The Reluctant Romantics Box Set (The Fall, The Mind, The Heart)
Page 103
“Nothing you can do if she doesn’t return the same feelings,” I said. “Honestly, if the feeling is mutual it doesn’t take much more than that.”
“I’m sure of it. I saw the way she looked at me.”
“Okay, so why are you pacing the floor and driving yourself insane?” I chuckled.
“Dean says to play it cool, but I don’t know how long I can hold out. This girl…this girl drives me crazy. I can’t stop thinking about her.”
“When did you talk to Dean?” I smiled at the thought of the two talking about girl problems. It warmed my heart to know he cared.
“He’s come by once or twice a week every time I’ve been admitted,” he said, matter of fact, as if I should have known better. I sat stunned as my chest expanded with love and admiration for my man. He had remained in touch with Ollie and decided not to tell me about his visits. He wasn’t doing it for my benefit, or because he knew how I felt about Ollie, but because he enjoyed Ollie’s company.
Dean Martin. Sigh.
After close to an hour of consoling a near desperate Ollie, I left his room only to see a tiny blonde, very close to the description he had given me, lightly rap on his door.
“Play it cool, Ollie,” I whispered under my breath as she went in. I wondered if they knew how easily a few minutes of time together at such a young age could change everything.
Of course they didn’t.
That was one of the best things about life. It was completely unpredictable, and love was even more so. I couldn’t help but recall how just one look at Dean Martin in my high school hall had so much bearing on my future. It seemed Ollie had been taken by Anna the same way.
I prayed right then with everything in me that Ollie would live to experience the amazing gift that came with immersing yourself in that type of love. That he would get the chance to experience that with someone worthy of him, and that maybe he wouldn’t have such a hard time recognizing and holding on to it as Dean and I had.
Then again, how could you recognize the importance of that type of love if you have never lost it? I was instantly filled with gratitude for every tear I had shed over Dean Martin, every hour of waiting. In that moment, I felt justified for every single growing pain I had endur
ed in loving him.
With a renewed sense of hope, I found myself on his floor in the hopes of a few stolen moments
I knocked lightly on his office door and opened it.
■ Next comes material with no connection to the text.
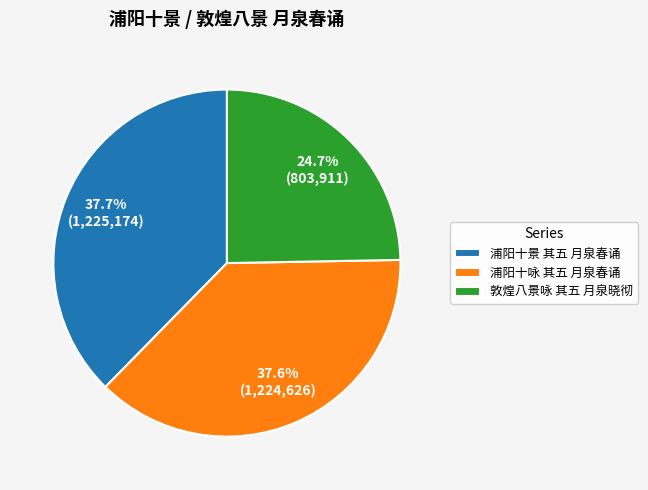

To the nearest percent, what portion does 浦阳十景 其五 月泉春诵 represent?

38%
He was leaning over his desk next to a beautiful brunette. They shared a collective smile as they looked up at me.
Helena.
I knew it was her instantly. Dean’s smile slowly disappeared as he studied my rapidly paling face. My blood was boiling. A possessiveness toward the man I loved and my future came rushing to the surface. He had never ever given me a reason to believe he would be unfaithful. Still my urge to protect my new and hard-earned happiness forced me to confront my fear head on.
“What the hell are you doing?” I asked crossly. They weren’t far apart, and though Dean seemed oblivious, her posture was intimate. I narrowed my eyes.
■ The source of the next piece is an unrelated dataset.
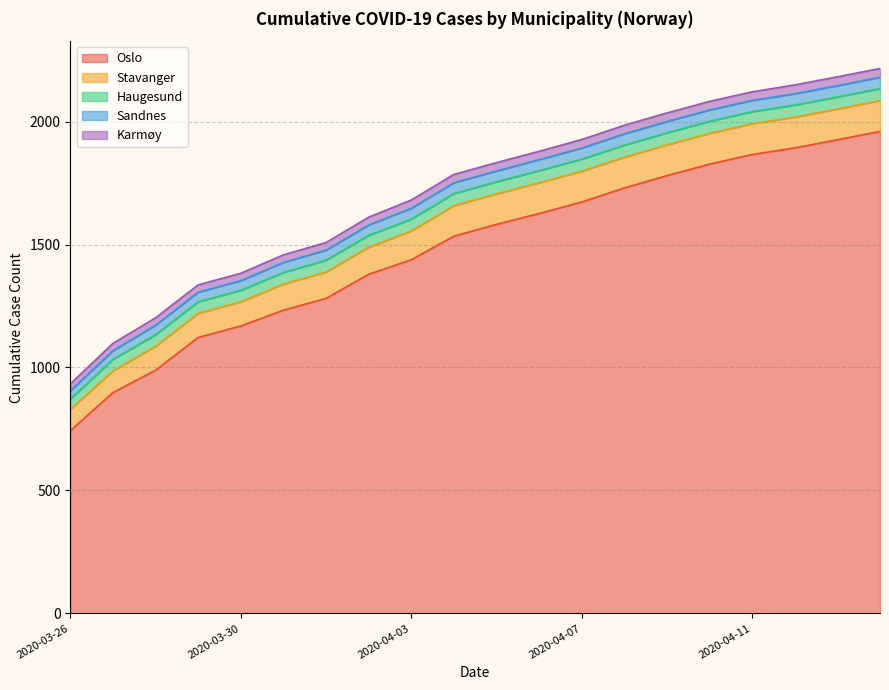

Rank the series at 2020-03-28 from highest to lowest value.

Oslo, Stavanger, Haugesund, Sandnes, Karmøy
“What business is it of yours?” the brunette said, her perfectly painted lips pursed. She was absolutely stunning and an even bigger surge of jealously struck me at the realization.
“Because I fucking love the man standing next to you and I want to know,” I said honestly, no longer willing to let time, misunderstanding, or anything else come between us. I stood there, shaking my knees weak, feeling completely vulnerable and like the jealous fool I was being.
“Nothing is going on, Dallas,” she said with a sad smile. “I was just leaving. Thank you for the check, Dean.” She brushed past me with a sarcastic filled, “Good Luck.” I took in a breath and let a single tear run down my cheek.
Dean seemed alarmed with our exchange, but quickly ushered her to the door, giving her a warm smile as she left. She leaned in to him for a hug, which he rebuffed, keeping his eyes trained on me.
He shut the door, pausing briefly before turning around to eye me. “That was uncalled for, don’t you think?” He took a seat in his chair behind his desk.
I made absolutely no attempt to stop myself. I climbed into his lap and brought my lips to his, still tearful. “What is it, Dallas? Why would you react that way? Helena is not a threat to you.”
“What was she doing here?”
“We sold our place in New York and had to sign the papers and split the funds. I didn’t realize she would come in person,” he said.
“She’s still in love with you.”
“It doesn’t matter.”
“I’m not going to apologize for hating her,” I said, pulling him closer.